__What to do__
Continue the account of a first-class flight to LA, starting right after its last sentence.

He wore his shades for the entire flight. ‘Who’s that eejit?’ I wondered. I later discovered he was Lenny Kravitz. As I snuggled up in my double-bed-sized seat, I experienced a pang for my old friend Paul Whittington who was also LA-bound, but in economy class on Air France. ‘There but for the grace of God,’ I murmured.

  After we took off, the hostess asked me if I wanted to be woken for lunch. I asked her to wake me for everything, and so she did. A back massage, an eighteen-course lunch, a goodie bag of Molton Brown cosmetics, an Aero ice-cream, hot chocolate-chip cookies, fruit kebabs, cashew nuts, Fear and Loathing on my personal telly. When we arrived in LA twelve hours later, I didn’t want to leave. Even now, if I’m having a bad day, I pretend I’m back there and suddenly things seem copeable-with again.

  In arrivals I was met by a chatty Hungarian in a limo. He got through cigarettes at a fierce rate and I subsequently discovered he was the last remaining smoker in LA – smoking is illegal in all bars and restaurants. While I tried to take that in, we passed a crowd of Hare Krishnas doing a lack-lustre chant outside Pan Am.

Collected data
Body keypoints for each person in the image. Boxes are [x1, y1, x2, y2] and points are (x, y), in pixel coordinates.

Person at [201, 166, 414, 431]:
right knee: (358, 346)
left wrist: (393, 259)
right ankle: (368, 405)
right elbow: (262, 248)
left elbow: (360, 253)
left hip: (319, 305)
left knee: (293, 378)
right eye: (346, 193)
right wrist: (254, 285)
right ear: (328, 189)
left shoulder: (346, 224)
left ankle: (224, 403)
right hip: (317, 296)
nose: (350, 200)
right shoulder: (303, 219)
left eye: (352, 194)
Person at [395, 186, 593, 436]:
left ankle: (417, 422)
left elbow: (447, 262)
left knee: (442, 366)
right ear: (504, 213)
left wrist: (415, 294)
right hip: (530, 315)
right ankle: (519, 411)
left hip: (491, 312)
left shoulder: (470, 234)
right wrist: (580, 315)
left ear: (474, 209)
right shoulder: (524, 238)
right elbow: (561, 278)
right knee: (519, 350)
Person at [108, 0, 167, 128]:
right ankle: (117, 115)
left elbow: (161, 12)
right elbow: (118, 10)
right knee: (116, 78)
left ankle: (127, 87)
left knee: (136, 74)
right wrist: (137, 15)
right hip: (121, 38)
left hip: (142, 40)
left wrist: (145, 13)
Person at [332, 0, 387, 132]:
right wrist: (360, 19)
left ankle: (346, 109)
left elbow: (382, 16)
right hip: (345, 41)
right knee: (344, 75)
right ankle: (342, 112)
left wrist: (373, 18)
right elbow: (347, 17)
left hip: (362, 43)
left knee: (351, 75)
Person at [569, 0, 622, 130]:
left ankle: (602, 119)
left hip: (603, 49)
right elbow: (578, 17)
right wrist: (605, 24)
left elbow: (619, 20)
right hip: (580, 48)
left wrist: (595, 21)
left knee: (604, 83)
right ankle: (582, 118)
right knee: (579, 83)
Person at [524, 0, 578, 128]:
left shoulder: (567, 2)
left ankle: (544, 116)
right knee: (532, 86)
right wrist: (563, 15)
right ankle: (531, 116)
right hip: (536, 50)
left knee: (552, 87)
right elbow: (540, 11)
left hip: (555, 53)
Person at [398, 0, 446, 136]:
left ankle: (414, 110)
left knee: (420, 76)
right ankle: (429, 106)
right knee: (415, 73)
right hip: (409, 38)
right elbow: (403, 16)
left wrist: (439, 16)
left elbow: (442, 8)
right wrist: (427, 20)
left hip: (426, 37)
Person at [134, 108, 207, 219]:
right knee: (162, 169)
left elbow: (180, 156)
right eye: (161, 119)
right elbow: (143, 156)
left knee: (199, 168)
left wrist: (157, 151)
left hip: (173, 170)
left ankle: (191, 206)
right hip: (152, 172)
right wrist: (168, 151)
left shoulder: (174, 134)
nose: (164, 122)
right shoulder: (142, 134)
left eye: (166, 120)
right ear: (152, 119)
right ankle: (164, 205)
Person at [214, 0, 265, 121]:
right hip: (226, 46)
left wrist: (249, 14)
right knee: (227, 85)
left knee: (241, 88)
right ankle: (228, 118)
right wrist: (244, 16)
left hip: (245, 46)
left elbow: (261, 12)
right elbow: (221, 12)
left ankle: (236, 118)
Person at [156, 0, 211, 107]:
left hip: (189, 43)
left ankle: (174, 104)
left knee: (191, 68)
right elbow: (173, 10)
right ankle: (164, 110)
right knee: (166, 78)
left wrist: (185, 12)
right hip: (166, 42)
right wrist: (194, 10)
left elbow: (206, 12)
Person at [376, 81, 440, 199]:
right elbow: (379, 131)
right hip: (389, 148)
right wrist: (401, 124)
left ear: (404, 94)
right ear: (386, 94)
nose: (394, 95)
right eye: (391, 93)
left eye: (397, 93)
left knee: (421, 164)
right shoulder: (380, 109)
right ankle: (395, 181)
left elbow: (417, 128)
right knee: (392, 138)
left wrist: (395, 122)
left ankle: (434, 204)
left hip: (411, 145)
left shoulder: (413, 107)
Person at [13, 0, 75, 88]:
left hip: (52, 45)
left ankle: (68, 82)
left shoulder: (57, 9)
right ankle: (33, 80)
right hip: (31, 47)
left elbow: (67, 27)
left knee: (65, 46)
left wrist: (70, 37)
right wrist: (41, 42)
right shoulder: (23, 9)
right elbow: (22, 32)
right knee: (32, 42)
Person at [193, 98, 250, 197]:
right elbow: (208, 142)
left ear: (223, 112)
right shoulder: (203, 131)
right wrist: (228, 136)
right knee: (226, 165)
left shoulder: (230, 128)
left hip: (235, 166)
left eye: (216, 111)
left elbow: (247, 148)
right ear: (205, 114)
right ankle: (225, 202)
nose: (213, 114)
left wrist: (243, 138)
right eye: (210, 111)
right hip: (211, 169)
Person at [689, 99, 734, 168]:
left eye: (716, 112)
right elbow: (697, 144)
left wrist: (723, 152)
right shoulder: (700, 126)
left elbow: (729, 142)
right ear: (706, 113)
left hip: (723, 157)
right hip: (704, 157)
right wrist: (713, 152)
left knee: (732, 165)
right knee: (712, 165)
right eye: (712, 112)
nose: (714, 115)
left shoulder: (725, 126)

__Response to this task__
  It was fearsomely hot as we drove along and the grey glare hurt my eyes. The sky looked like it could do with a good scrub with a wire brush. Abruptly I realized what was so odd – there were no human beings on the streets. The place had a strange science-fiction feel to it. And the shops were weird. Gun shops, spy shops selling surveillance equipment, liquor stores and many, many orthodontists. Half an hour later we got to my hotel, which was a bizarre and fabulous Art Deco tower on Sunset Strip (Sunset Strip!). As soon as the limo drew to a halt, an astonishingly handsome young man, with perfect hair, an exquisitely cut suit and a strange, orange, plastic-type look about him tap-tapped down the hotel steps and, with a deferential flourish, opened the car door for me. Meanwhile, at the top of the steps, another orange plastic young man had already opened the hotel door and was waiting with an over-obsequious expression. Yet another young man was eagerly wresting my luggage from the boot of the car.